### GOAL OF THE EXERCISE
Starting at the line containing "Zum Abschluss erhalten Sie eine" and ending at the line containing "wenn man selbst erst einmal nicht", print every line of the material below exactly, both ends included, and stop there.

#### EXCERPTED RECORDS

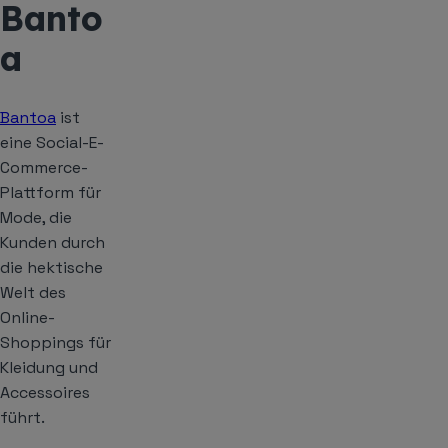
Banto
a
​​Bantoa
ist
eine Social-E-
Commerce-
Plattform für
Mode, die
Kunden durch
die hektische
Welt des
Online-
Shoppings für
Kleidung und
Accessoires
führt.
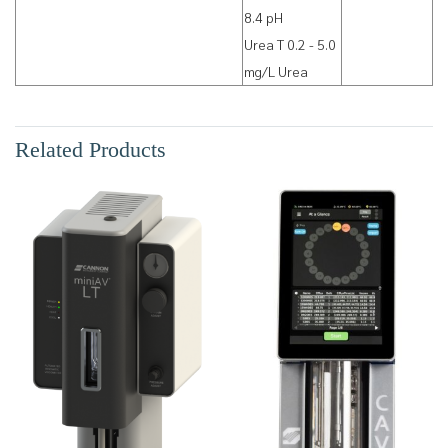
8.4 pH
Urea T 0.2 - 5.0
mg/L Urea
Related Products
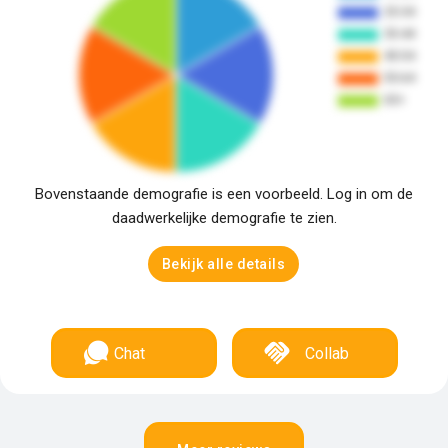
Bovenstaande demografie is een voorbeeld. Log in om de
daadwerkelijke demografie te zien.
Bekijk alle details
Chat
Collab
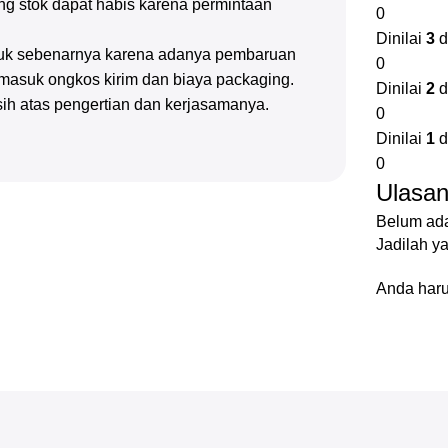
g stok dapat habis karena permintaan
0
Dinilai
3
d
oduk sebenarnya karena adanya pembaruan
0
rmasuk ongkos kirim dan biaya packaging.
Dinilai
2
d
sih atas pengertian dan kerjasamanya.
0
Dinilai
1
d
0
Ulasa
Belum ada
Jadilah 
Anda har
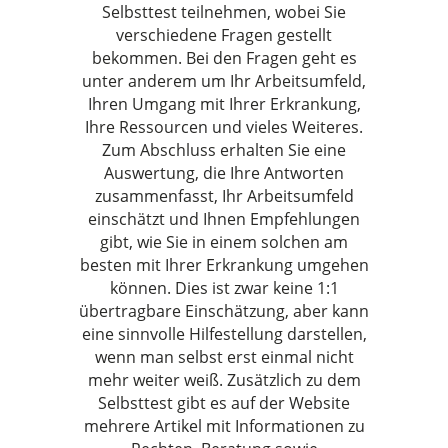
Selbsttest teilnehmen, wobei Sie
verschiedene Fragen gestellt
bekommen. Bei den Fragen geht es
unter anderem um Ihr Arbeitsumfeld,
Ihren Umgang mit Ihrer Erkrankung,
Ihre Ressourcen und vieles Weiteres.
Zum Abschluss erhalten Sie eine
Auswertung, die Ihre Antworten
zusammenfasst, Ihr Arbeitsumfeld
einschätzt und Ihnen Empfehlungen
gibt, wie Sie in einem solchen am
besten mit Ihrer Erkrankung umgehen
können. Dies ist zwar keine 1:1
übertragbare Einschätzung, aber kann
eine sinnvolle Hilfestellung darstellen,
wenn man selbst erst einmal nicht
mehr weiter weiß. Zusätzlich zu dem
Selbsttest gibt es auf der Website
mehrere Artikel mit Informationen zu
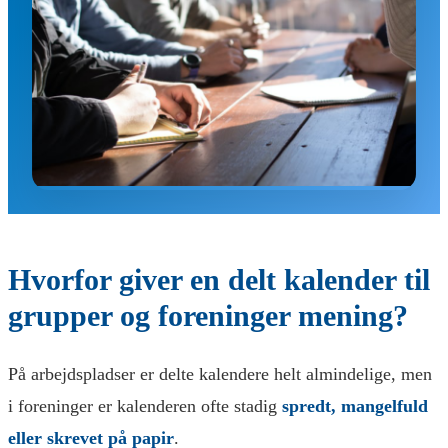
Hvorfor giver en delt kalender til
grupper og foreninger mening?
På arbejdspladser er delte kalendere helt almindelige, men
i foreninger er kalenderen ofte stadig
spredt, mangelfuld
eller skrevet på papir
.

########

### EXERCISE ANSWER
Zum Abschluss erhalten Sie eine
Auswertung, die Ihre Antworten
zusammenfasst, Ihr Arbeitsumfeld
einschätzt und Ihnen Empfehlungen
gibt, wie Sie in einem solchen am
besten mit Ihrer Erkrankung umgehen
können. Dies ist zwar keine 1:1
übertragbare Einschätzung, aber kann
eine sinnvolle Hilfestellung darstellen,
wenn man selbst erst einmal nicht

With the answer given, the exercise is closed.